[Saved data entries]
==*==
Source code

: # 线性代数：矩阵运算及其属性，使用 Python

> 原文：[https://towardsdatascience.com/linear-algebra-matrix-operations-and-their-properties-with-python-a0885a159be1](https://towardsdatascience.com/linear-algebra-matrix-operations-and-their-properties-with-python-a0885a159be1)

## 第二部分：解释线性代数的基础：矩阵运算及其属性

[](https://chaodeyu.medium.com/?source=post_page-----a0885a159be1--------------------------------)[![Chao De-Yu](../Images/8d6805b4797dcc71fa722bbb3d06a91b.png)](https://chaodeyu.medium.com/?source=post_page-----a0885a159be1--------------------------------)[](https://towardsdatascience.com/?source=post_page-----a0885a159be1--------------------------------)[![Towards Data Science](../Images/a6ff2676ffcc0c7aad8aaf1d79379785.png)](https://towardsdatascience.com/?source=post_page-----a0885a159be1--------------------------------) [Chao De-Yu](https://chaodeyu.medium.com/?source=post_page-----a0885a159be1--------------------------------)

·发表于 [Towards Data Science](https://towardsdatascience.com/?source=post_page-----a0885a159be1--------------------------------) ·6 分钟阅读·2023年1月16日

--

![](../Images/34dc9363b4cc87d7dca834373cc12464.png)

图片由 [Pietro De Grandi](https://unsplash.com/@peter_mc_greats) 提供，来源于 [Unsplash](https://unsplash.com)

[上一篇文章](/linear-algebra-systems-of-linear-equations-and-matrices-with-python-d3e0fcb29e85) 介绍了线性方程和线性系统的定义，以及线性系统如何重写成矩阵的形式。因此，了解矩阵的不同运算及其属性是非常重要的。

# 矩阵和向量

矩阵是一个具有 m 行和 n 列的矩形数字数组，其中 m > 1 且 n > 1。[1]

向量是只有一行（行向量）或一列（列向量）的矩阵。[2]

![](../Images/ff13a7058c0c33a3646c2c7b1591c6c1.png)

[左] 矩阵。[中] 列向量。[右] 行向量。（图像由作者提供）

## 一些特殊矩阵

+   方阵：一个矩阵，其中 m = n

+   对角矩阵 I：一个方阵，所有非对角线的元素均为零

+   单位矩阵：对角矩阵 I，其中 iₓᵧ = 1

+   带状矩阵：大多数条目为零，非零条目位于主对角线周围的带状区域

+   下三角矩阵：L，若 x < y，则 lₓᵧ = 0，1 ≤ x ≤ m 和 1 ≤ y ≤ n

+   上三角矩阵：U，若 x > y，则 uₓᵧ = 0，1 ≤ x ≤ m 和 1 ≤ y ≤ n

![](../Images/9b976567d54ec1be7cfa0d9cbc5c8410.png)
==*==
* [Problem]
Every entry must be printed again, exactly as it reads.

* [Answer box]
Source code

: # 线性代数：矩阵运算及其属性，使用 Python

> 原文：[https://towardsdatascience.com/linear-algebra-matrix-operations-and-their-properties-with-python-a0885a159be1](https://towardsdatascience.com/linear-algebra-matrix-operations-and-their-properties-with-python-a0885a159be1)

## 第二部分：解释线性代数的基础：矩阵运算及其属性

[](https://chaodeyu.medium.com/?source=post_page-----a0885a159be1--------------------------------)[![Chao De-Yu](../Images/8d6805b4797dcc71fa722bbb3d06a91b.png)](https://chaodeyu.medium.com/?source=post_page-----a0885a159be1--------------------------------)[](https://towardsdatascience.com/?source=post_page-----a0885a159be1--------------------------------)[![Towards Data Science](../Images/a6ff2676ffcc0c7aad8aaf1d79379785.png)](https://towardsdatascience.com/?source=post_page-----a0885a159be1--------------------------------) [Chao De-Yu](https://chaodeyu.medium.com/?source=post_page-----a0885a159be1--------------------------------)

·发表于 [Towards Data Science](https://towardsdatascience.com/?source=post_page-----a0885a159be1--------------------------------) ·6 分钟阅读·2023年1月16日

--

![](../Images/34dc9363b4cc87d7dca834373cc12464.png)

图片由 [Pietro De Grandi](https://unsplash.com/@peter_mc_greats) 提供，来源于 [Unsplash](https://unsplash.com)

[上一篇文章](/linear-algebra-systems-of-linear-equations-and-matrices-with-python-d3e0fcb29e85) 介绍了线性方程和线性系统的定义，以及线性系统如何重写成矩阵的形式。因此，了解矩阵的不同运算及其属性是非常重要的。

# 矩阵和向量

矩阵是一个具有 m 行和 n 列的矩形数字数组，其中 m > 1 且 n > 1。[1]

向量是只有一行（行向量）或一列（列向量）的矩阵。[2]

![](../Images/ff13a7058c0c33a3646c2c7b1591c6c1.png)

[左] 矩阵。[中] 列向量。[右] 行向量。（图像由作者提供）

## 一些特殊矩阵

+   方阵：一个矩阵，其中 m = n

+   对角矩阵 I：一个方阵，所有非对角线的元素均为零

+   单位矩阵：对角矩阵 I，其中 iₓᵧ = 1

+   带状矩阵：大多数条目为零，非零条目位于主对角线周围的带状区域

+   下三角矩阵：L，若 x < y，则 lₓᵧ = 0，1 ≤ x ≤ m 和 1 ≤ y ≤ n

+   上三角矩阵：U，若 x > y，则 uₓᵧ = 0，1 ≤ x ≤ m 和 1 ≤ y ≤ n

![](../Images/9b976567d54ec1be7cfa0d9cbc5c8410.png)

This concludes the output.